Saved data entries
--- START ---

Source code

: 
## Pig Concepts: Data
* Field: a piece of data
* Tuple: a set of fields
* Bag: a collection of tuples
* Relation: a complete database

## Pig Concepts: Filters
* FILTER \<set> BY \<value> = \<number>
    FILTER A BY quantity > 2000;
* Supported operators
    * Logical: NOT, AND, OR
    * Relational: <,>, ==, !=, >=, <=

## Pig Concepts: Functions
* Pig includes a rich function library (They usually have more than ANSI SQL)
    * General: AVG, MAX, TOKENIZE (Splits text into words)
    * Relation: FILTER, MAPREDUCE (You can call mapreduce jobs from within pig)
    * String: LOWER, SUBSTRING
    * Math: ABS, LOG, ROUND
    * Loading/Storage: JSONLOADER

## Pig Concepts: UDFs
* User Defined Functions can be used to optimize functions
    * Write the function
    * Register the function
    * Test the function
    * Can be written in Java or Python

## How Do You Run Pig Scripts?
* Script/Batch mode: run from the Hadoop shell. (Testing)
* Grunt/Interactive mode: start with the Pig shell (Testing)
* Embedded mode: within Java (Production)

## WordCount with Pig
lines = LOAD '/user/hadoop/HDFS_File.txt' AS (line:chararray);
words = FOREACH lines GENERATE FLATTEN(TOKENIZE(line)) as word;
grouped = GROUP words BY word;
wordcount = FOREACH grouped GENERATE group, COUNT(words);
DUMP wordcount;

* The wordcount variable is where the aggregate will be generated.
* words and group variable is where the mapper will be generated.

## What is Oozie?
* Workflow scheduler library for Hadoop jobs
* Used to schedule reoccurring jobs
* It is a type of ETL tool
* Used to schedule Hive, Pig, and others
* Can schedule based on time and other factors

--- END ---

→ Exercise: Across the data shown above, how many lines carry the string "Functions"? Reply with the figure by itself.

→ Result of the exercise: 2